Unfortunately, I don’t have any science on the minimum amount required to prevent mold. I’m sure it would involve testing the PH level. (If you are infusing with an alcohol tincture, most recipes advise skipping the citric acid.)
To save money, you can buy citric acid in bulk. Think you’ll never use it all? I love how it cleans my dishwasher. Just fill your dispensing cup with a few ounces. Read your manual for precautions. Lemi Shine is a brand of citric acid cleaning products, but you can easily DIY with some Google searches.
Potassium sorbate is a naturally occurring unsaturated fatty acid, although it’s most often man-made today. It’s used in cosmetics and as a food additive to extend shelf life. Cheese, yogurt, and dried fruits often contain potassium sorbate to extend shelf life, and these foods benefit from the neutral flavor to prevent an aftertaste. Potassium Sorbate doesn’t offer any particular health benefits and is often used in minute amounts specifically to inhibit mold growth.
How much Potassium Sorbate do you need to add?
First, you need to know how much one batch weighs.
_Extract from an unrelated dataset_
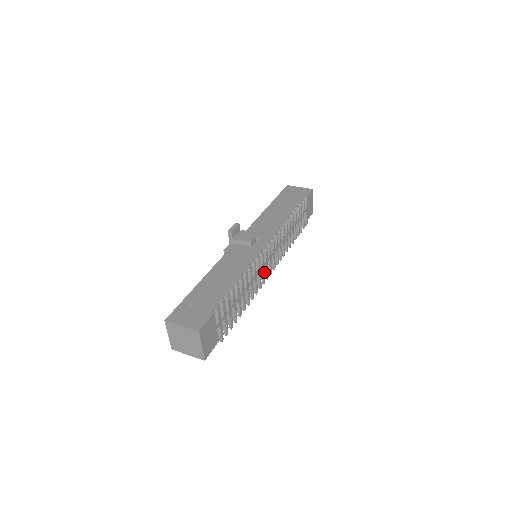
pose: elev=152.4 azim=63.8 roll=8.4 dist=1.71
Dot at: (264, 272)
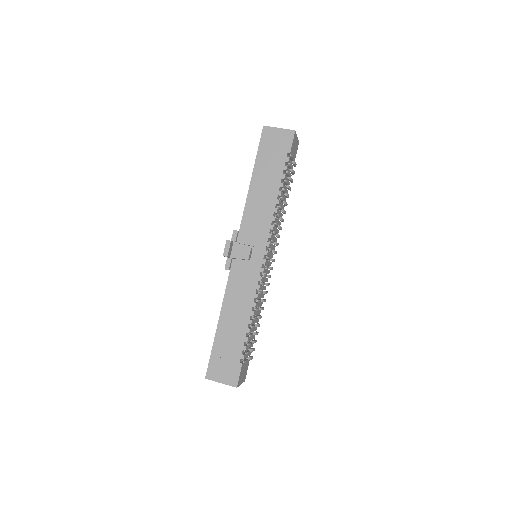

That will depend on how you are infusing and your mold size. This recipe will vary from 95 to 140 pieces! A more accurate way to measure your batch in order to add LorAnn Mold Inhibitor is to take the average weight of your finished batches.
According to the LorAnn Oils website, you’ll need to add 2 tsp per 5 lb (total batch). For example, a 10-ounce bag of Haribo store-bought gummies has approximately 120 bears. Therefore, I estimated this recipe to need ¼ tsp of mold inhibitor.
- 2 tsp / 5lb total batch
- 2 tsp / 80 ounces
- 1 tsp / 40 ounces
- ½ tsp / 20 ounces
- ¼ tsp per 10 ounces
- ⅛ tsp per 5 ounces
How to Air Dry Gummies
Drying is said to improve texture and make them more like store-bought candy. Since drying removes moisture, this step will naturally extend the shelf life.
To air dry, individually place each piece on a drying rack or a parchment-lined cookie sheet. Cover the gummies with a flour-sack towel or other breathable lint-free cloth and allow them to dry for 24 to 72 hours. Turn pieces as needed.